Rendered chart images
= = = = = = =
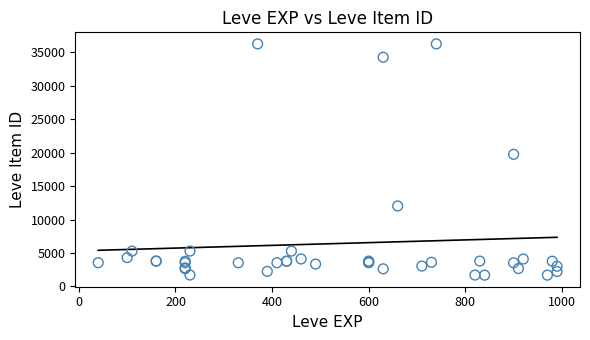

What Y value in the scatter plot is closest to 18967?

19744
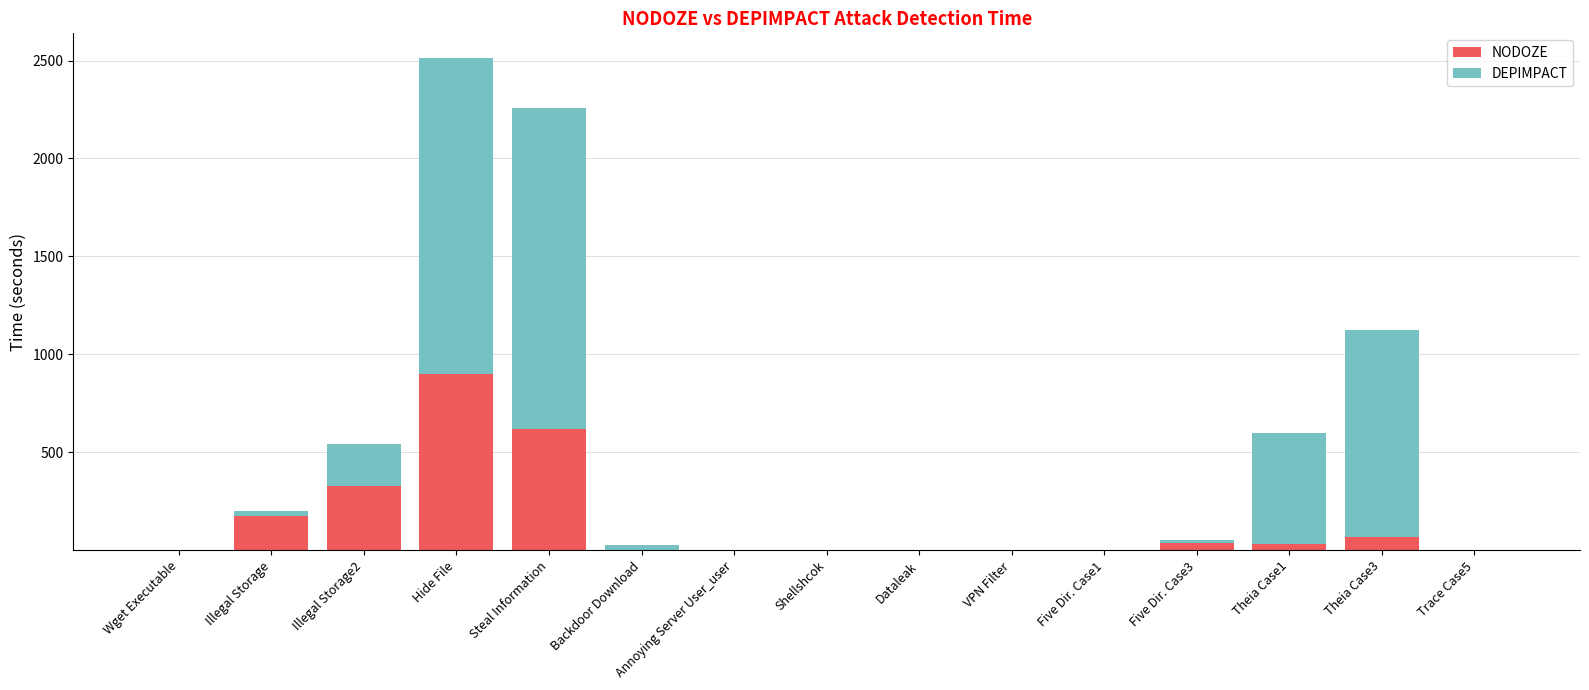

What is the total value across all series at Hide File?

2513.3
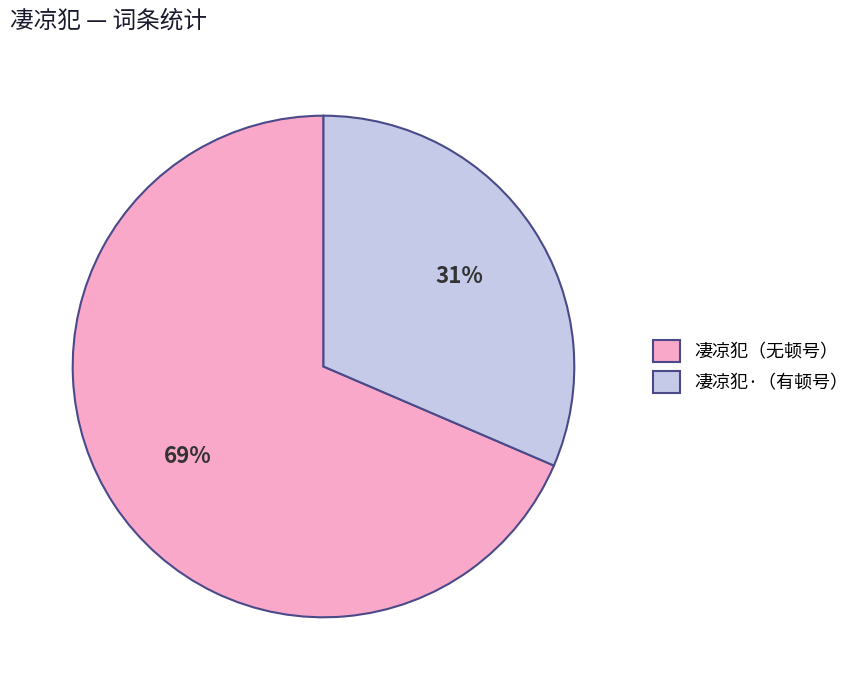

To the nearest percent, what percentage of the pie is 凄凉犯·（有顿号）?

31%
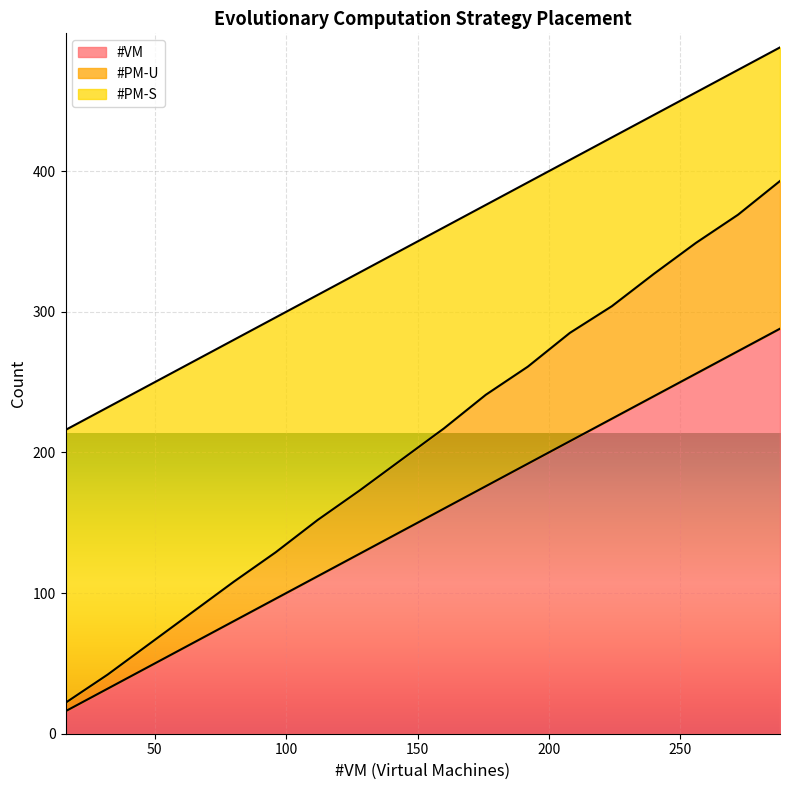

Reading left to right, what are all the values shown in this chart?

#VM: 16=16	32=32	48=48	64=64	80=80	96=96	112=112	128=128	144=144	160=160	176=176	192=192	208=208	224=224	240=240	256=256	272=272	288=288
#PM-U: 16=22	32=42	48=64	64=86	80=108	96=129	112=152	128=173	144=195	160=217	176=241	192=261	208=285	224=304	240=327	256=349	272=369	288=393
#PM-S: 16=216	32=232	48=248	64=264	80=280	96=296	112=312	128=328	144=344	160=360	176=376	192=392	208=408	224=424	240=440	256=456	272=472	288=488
= = = = = = =
• Directions for this task:
Reproduce the data above with every occurrence of "scatter plot" substituted by "dot plot" and everything else unchanged, omitting the pictures.

• Written solution:
What Y value in the dot plot is closest to 18967?

19744

What is the total value across all series at Hide File?

2513.3

To the nearest percent, what percentage of the pie is 凄凉犯·（有顿号）?

31%

Reading left to right, what are all the values shown in this chart?

#VM: 16=16	32=32	48=48	64=64	80=80	96=96	112=112	128=128	144=144	160=160	176=176	192=192	208=208	224=224	240=240	256=256	272=272	288=288
#PM-U: 16=22	32=42	48=64	64=86	80=108	96=129	112=152	128=173	144=195	160=217	176=241	192=261	208=285	224=304	240=327	256=349	272=369	288=393
#PM-S: 16=216	32=232	48=248	64=264	80=280	96=296	112=312	128=328	144=344	160=360	176=376	192=392	208=408	224=424	240=440	256=456	272=472	288=488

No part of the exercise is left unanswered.